**REQUIRED ACTIONS**
- a) List the username that heads each post in the forum thread about drones below.
- b) Write what comes next in the forum thread about drones below, picking up right after its last line.

**TEXT UNDER STUDY**
Start of Block

Check out the ehang 184 on the tube.....getting closer


----------



## deadmoose (Oct 30, 2011)

Good use of eagles. Better than seeing them eat roadkill.


----------



## Grateful11 (Apr 5, 2009)

Only unmanned aircraft weighing 250 grams (.55 lbs) or more have to be registered. My Syma X5 weighs 105 grams with camera and battery. That pretty much knocks out all the DJI Phantoms and such.

BTW: The Syma that I've had to shoot out of 2 trees supposedly has a flaw in it that it likes fly away uncontrollable in even the slightest breeze.

This is probably the largest RC forum out there, not saying it's the best though.

http://www.rcgroups.com/aircraft-electric-multirotors-790/


----------



## carcajou (Jan 28, 2011)

So if one of these Eagles gets hurt, which government agency is held responsible? Maybe PETA and the SPCA can focus on them for awhile and leave a few ranchers alone.


----------



## glasswrongsize (Sep 15, 2015)

carcajou said:


> So if one of these Eagles gets hurt, which government agency is held responsible? Maybe PETA and the SPCA can focus on them for awhile and leave a few ranchers alone.

End of Block

**PROVIDED RECORDS**
Start of Block

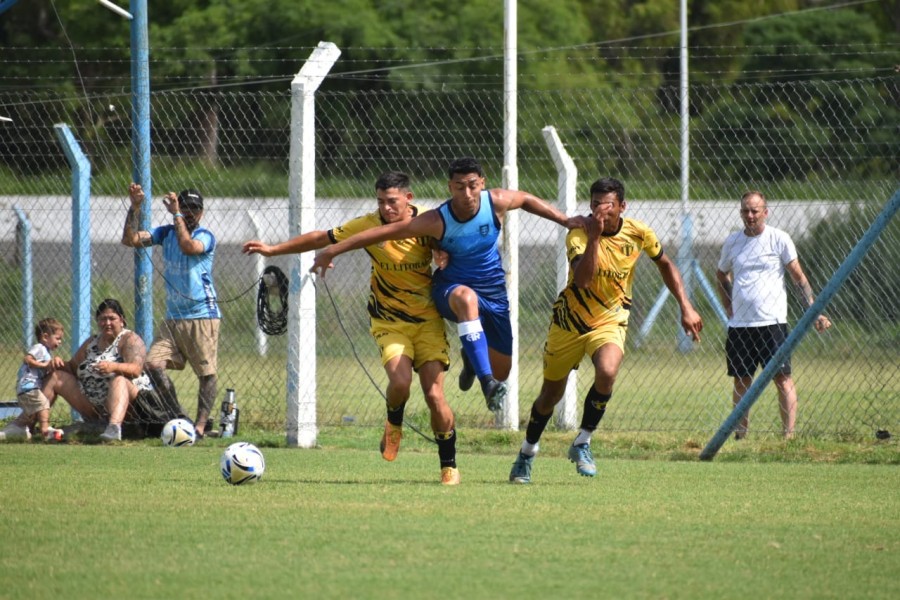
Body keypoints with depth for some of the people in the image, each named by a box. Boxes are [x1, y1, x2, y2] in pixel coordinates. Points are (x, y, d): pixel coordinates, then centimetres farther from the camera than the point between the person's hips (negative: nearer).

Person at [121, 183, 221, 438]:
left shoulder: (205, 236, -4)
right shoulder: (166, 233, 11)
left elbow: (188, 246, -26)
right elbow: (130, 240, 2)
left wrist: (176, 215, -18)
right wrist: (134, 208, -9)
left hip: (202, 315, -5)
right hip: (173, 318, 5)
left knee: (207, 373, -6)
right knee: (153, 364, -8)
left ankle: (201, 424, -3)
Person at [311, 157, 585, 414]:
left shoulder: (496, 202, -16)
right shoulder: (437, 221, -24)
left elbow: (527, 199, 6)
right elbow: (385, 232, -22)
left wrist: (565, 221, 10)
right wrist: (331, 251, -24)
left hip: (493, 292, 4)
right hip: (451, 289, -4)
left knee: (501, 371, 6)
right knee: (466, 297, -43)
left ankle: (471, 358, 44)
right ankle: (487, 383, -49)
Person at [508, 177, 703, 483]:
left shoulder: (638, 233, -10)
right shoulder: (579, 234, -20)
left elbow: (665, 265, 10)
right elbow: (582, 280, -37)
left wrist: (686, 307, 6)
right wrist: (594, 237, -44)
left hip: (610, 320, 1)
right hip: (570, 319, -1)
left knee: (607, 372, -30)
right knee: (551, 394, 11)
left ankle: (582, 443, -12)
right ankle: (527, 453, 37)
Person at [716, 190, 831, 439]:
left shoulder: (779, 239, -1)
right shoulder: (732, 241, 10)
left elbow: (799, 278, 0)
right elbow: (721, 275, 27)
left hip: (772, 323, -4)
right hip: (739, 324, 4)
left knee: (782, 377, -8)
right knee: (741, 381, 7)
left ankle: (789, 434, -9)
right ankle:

End of Block

**RESPONSES IN ORDER**
- a) deadmoose, Grateful11, carcajou, glasswrongsize

- b)
They will probably make them "police officers" just like the K9s. If you're drone hurts one of their 'police birds', they'll want to throw you in jail for battery to a police officer....especially if you put aftermarket blades (or whatever they are called) on the drone, then it will be "premeditated" because you put them on to harm the bird and not because it make it fly better. :mellow:

73, Mark


----------



## rjmoses (Apr 4, 2010)

carcajou said:


> So if one of these Eagles gets hurt, which government agency is held responsible? Maybe PETA and the SPCA can focus on them for awhile and leave a few ranchers alone.


YOU will get blamed!

Just remember: The current society philosophy (as promoted by our politicians and lawyers) is that YOU are responsible for everything. And nobody is responsible for anything.

Ralph

Eagles are good--they taste just like chicken. (Boy did I get in trouble for that one!).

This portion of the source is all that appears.